● **Task material**:
==================================================

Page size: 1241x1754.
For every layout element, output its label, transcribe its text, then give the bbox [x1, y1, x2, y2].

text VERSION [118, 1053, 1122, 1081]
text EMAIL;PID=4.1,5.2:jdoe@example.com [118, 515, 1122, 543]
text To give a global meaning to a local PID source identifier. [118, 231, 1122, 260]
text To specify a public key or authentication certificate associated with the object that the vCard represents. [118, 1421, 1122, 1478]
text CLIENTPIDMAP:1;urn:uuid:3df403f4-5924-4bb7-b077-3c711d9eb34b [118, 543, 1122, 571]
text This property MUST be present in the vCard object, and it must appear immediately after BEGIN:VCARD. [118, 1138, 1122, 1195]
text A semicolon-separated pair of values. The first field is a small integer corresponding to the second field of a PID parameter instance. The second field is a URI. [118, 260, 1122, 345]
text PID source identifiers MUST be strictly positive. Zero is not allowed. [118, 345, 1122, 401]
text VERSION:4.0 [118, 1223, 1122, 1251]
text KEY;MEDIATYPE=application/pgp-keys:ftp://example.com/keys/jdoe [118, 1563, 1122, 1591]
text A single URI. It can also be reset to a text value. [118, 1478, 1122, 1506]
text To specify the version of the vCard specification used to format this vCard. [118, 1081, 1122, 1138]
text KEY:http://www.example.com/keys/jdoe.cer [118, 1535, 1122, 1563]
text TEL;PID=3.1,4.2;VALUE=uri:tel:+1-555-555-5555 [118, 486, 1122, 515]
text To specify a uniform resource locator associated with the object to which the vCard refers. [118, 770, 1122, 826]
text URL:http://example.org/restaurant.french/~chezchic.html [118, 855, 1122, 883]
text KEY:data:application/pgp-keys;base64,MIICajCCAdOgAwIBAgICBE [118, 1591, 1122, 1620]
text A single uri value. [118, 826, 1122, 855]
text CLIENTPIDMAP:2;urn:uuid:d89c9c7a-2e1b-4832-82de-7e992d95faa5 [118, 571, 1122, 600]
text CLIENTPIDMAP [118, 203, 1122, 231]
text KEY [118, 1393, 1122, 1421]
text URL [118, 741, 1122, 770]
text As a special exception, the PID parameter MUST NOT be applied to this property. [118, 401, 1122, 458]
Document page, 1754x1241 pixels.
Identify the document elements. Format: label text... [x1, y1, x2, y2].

==================================================

● **Written exercise**:
Copy every line of the listing above word for word, with no changes.

● **Result of this exercise**:
Page size: 1241x1754.
For every layout element, output its label, transcribe its text, then give the bbox [x1, y1, x2, y2].

text VERSION [118, 1053, 1122, 1081]
text EMAIL;PID=4.1,5.2:jdoe@example.com [118, 515, 1122, 543]
text To give a global meaning to a local PID source identifier. [118, 231, 1122, 260]
text To specify a public key or authentication certificate associated with the object that the vCard represents. [118, 1421, 1122, 1478]
text CLIENTPIDMAP:1;urn:uuid:3df403f4-5924-4bb7-b077-3c711d9eb34b [118, 543, 1122, 571]
text This property MUST be present in the vCard object, and it must appear immediately after BEGIN:VCARD. [118, 1138, 1122, 1195]
text A semicolon-separated pair of values. The first field is a small integer corresponding to the second field of a PID parameter instance. The second field is a URI. [118, 260, 1122, 345]
text PID source identifiers MUST be strictly positive. Zero is not allowed. [118, 345, 1122, 401]
text VERSION:4.0 [118, 1223, 1122, 1251]
text KEY;MEDIATYPE=application/pgp-keys:ftp://example.com/keys/jdoe [118, 1563, 1122, 1591]
text A single URI. It can also be reset to a text value. [118, 1478, 1122, 1506]
text To specify the version of the vCard specification used to format this vCard. [118, 1081, 1122, 1138]
text KEY:http://www.example.com/keys/jdoe.cer [118, 1535, 1122, 1563]
text TEL;PID=3.1,4.2;VALUE=uri:tel:+1-555-555-5555 [118, 486, 1122, 515]
text To specify a uniform resource locator associated with the object to which the vCard refers. [118, 770, 1122, 826]
text URL:http://example.org/restaurant.french/~chezchic.html [118, 855, 1122, 883]
text KEY:data:application/pgp-keys;base64,MIICajCCAdOgAwIBAgICBE [118, 1591, 1122, 1620]
text A single uri value. [118, 826, 1122, 855]
text CLIENTPIDMAP:2;urn:uuid:d89c9c7a-2e1b-4832-82de-7e992d95faa5 [118, 571, 1122, 600]
text CLIENTPIDMAP [118, 203, 1122, 231]
text KEY [118, 1393, 1122, 1421]
text URL [118, 741, 1122, 770]
text As a special exception, the PID parameter MUST NOT be applied to this property. [118, 401, 1122, 458]
Document page, 1754x1241 pixels.
Identify the document elements. Format: label text... [x1, y1, x2, y2].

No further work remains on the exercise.